La montée en puissance des marchés boursiers ouest-africains s'explique par une conjonction de facteurs : croissance économique, amélioration de l'environnement des affaires, et intérêt renouvelé des investisseurs. Mais elle se heurte à des limites structurelles, notamment en termes de liquidité et de diversité des émetteurs. Alors que la région s'intègre économiquement et que des projets majeurs dans l'énergie et les infrastructures se concrétisent, ces bourses pourraient jouer un rôle croissant dans le financement du développement.
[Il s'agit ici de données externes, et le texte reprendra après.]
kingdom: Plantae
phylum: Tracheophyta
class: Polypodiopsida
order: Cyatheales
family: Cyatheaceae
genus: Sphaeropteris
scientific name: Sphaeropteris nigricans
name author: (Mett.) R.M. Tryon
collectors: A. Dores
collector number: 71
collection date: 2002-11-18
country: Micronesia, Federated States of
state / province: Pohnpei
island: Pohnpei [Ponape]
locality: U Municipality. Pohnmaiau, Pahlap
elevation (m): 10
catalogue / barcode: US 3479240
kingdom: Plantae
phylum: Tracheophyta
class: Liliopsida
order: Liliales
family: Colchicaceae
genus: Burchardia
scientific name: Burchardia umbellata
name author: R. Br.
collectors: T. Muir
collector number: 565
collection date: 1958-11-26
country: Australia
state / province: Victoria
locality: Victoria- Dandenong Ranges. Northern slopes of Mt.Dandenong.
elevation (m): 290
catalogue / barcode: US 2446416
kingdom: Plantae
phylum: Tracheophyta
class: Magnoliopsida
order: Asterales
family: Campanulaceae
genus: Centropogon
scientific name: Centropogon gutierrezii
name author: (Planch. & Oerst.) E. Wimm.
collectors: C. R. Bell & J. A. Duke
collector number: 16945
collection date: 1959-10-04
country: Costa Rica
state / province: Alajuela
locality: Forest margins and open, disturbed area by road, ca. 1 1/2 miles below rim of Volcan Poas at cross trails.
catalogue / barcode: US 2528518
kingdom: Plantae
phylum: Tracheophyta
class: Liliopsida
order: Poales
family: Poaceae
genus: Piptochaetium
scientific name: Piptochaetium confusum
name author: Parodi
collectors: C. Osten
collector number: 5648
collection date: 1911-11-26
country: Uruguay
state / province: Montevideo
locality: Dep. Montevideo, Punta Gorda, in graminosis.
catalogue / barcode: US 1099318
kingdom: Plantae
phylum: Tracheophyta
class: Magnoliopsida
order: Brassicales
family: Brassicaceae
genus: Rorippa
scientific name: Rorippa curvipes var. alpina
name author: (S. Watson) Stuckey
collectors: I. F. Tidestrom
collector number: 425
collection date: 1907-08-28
Toutefois, leur capacité à attirer des capitaux durables dépendra de leur aptitude à offrir des opportunités transparentes et liquides, dans un environnement où l'orpaillage illégal Burkina Faso Mali et d'autres activités informelles continuent de drainer des ressources hors des circuits officiels.
Au-delà des chiffres, l'essor des bourses ouest-africaines reflète une transformation profonde des économies de la région, qui cherchent à diversifier leurs sources de financement. Alors que les marchés mondiaux restent incertains, l'Afrique de l'Ouest pourrait devenir un pôle d'attraction pour les capitaux en quête de rendement, à condition de surmonter ses fragilités institutionnelles. L'évolution des prochains mois sera déterminante pour confirmer cette tendance et mesurer sa capacité à bénéficier à l'ensemble des acteurs économiques.